Go over the records and copy every line with the string "pour".

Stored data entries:
****************************************
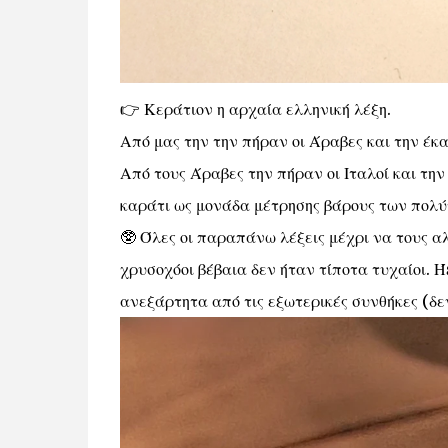
👉 Κεράτιον η αρχαία ελληνική λέξη.
Από μας την την πήραν οι Άραβες και την έκα
Από τους Άραβες την πήραν οι Ιταλοί και την
καράτι ως μονάδα μέτρησης βάρους των πολύ
🥸 Όλες οι παραπάνω λέξεις μέχρι να τους α
χρυσοχόοι βέβαια δεν ήταν τίποτα τυχαίοι. 
ανεξάρτητα από τις εξωτερικές συνθήκες (δεν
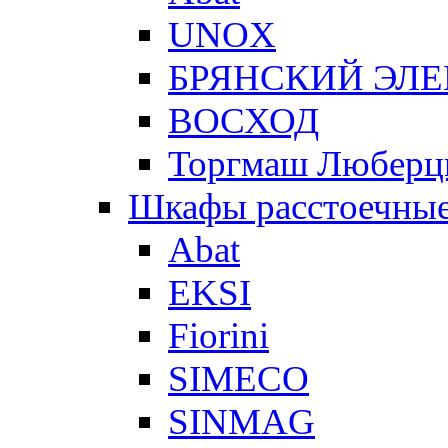
UNOX
БРЯНСКИЙ ЭЛ
ВОСХОД
Торгмаш Любер
Шкафы расстоечны
Abat
EKSI
Fiorini
SIMECO
SINMAG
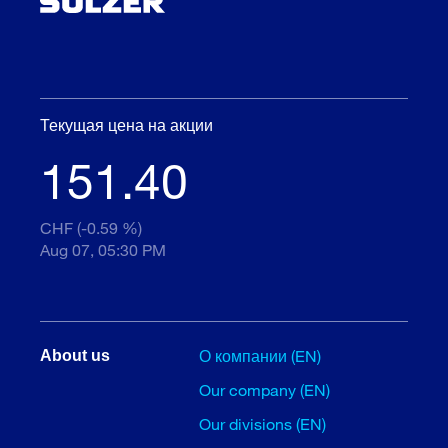
Текущая цена на акции
151.40
CHF (-0.59 %)
Aug 07, 05:30 PM
О компании (EN)
About us
Our company (EN)
Our divisions (EN)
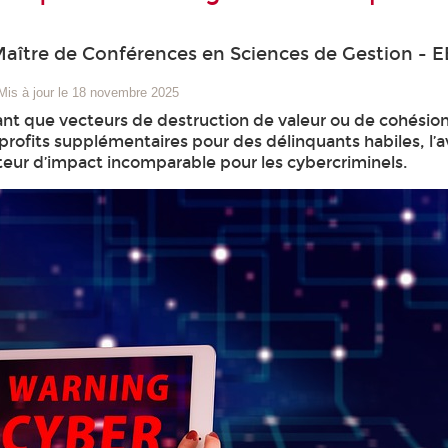
aître de Conférences en Sciences de Gestion - 
Mis à jour le 18 novembre 2025
 tant que vecteurs de destruction de valeur ou de cohésio
profits supplémentaires pour des délinquants habiles,
teur d’impact incomparable pour les cybercriminels.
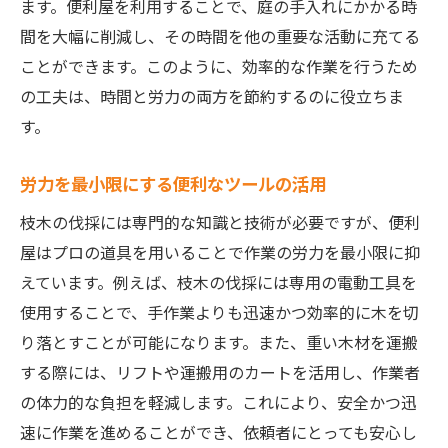
ます。便利屋を利用することで、庭の手入れにかかる時
間を大幅に削減し、その時間を他の重要な活動に充てる
ことができます。このように、効率的な作業を行うため
の工夫は、時間と労力の両方を節約するのに役立ちま
す。
労力を最小限にする便利なツールの活用
枝木の伐採には専門的な知識と技術が必要ですが、便利
屋はプロの道具を用いることで作業の労力を最小限に抑
えています。例えば、枝木の伐採には専用の電動工具を
使用することで、手作業よりも迅速かつ効率的に木を切
り落とすことが可能になります。また、重い木材を運搬
する際には、リフトや運搬用のカートを活用し、作業者
の体力的な負担を軽減します。これにより、安全かつ迅
速に作業を進めることができ、依頼者にとっても安心し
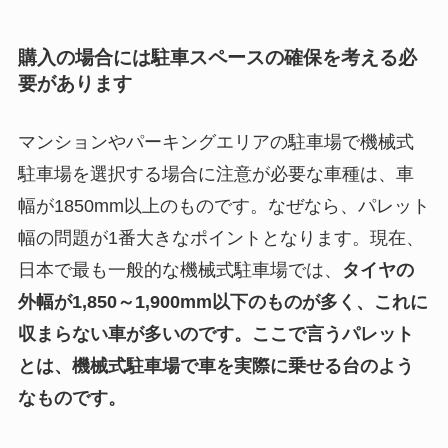
購入の場合には駐車スペースの確保を考える必
要があります
マンションやパーキングエリアの駐車場で機械式
駐車場を選択する場合に注意が必要な車種は、車
幅が1850mm以上のものです。なぜなら、パレット
幅の問題が1番大きなポイントとなります。現在、
日本で最も一般的な機械式駐車場では、
タイヤの
外幅が1,850～1,900mm以下のものが多く、これに
収まらない車が多いのです。ここで言うパレット
とは、機械式駐車場で車を実際に乗せる台のよう
なものです。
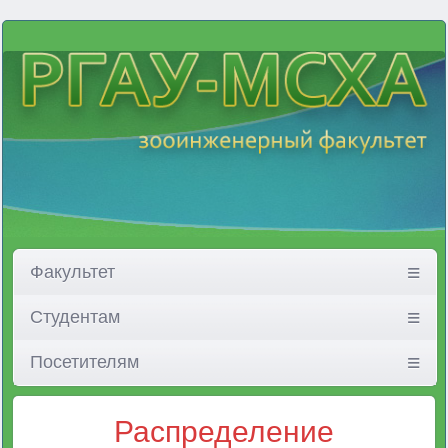
Факультет
Студентам
Посетителям
Распределение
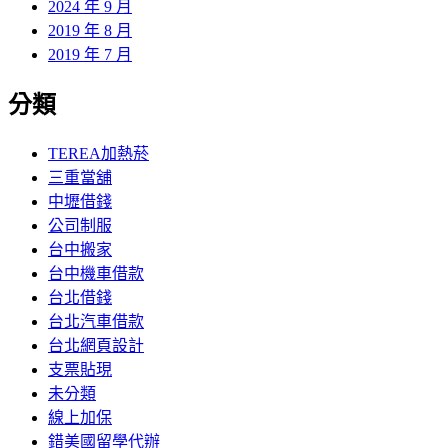
2024 年 9 月
2019 年 8 月
2019 年 7 月
分類
TEREA加熱菸
三重當舖
中壢借錢
公司制服
台中搬家
台中機車借款
台北借錢
台北汽車借款
台北網頁設計
支票貼現
未分類
線上加保
錯美國留學代辦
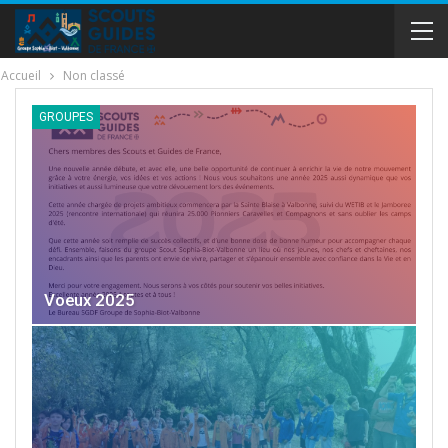
Accueil
Non classé
GROUPES
Voeux 2025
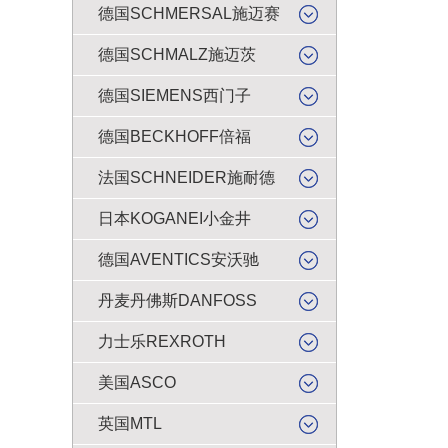
德国SCHMERSAL施迈赛
德国SCHMALZ施迈茨
德国SIEMENS西门子
德国BECKHOFF倍福
法国SCHNEIDER施耐德
日本KOGANEI小金井
德国AVENTICS安沃驰
丹麦丹佛斯DANFOSS
力士乐REXROTH
美国ASCO
英国MTL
****************************************
• [Solved problem]
profits supplémentaires pour des délinquants habiles,
teur d’impact incomparable pour les cybercriminels.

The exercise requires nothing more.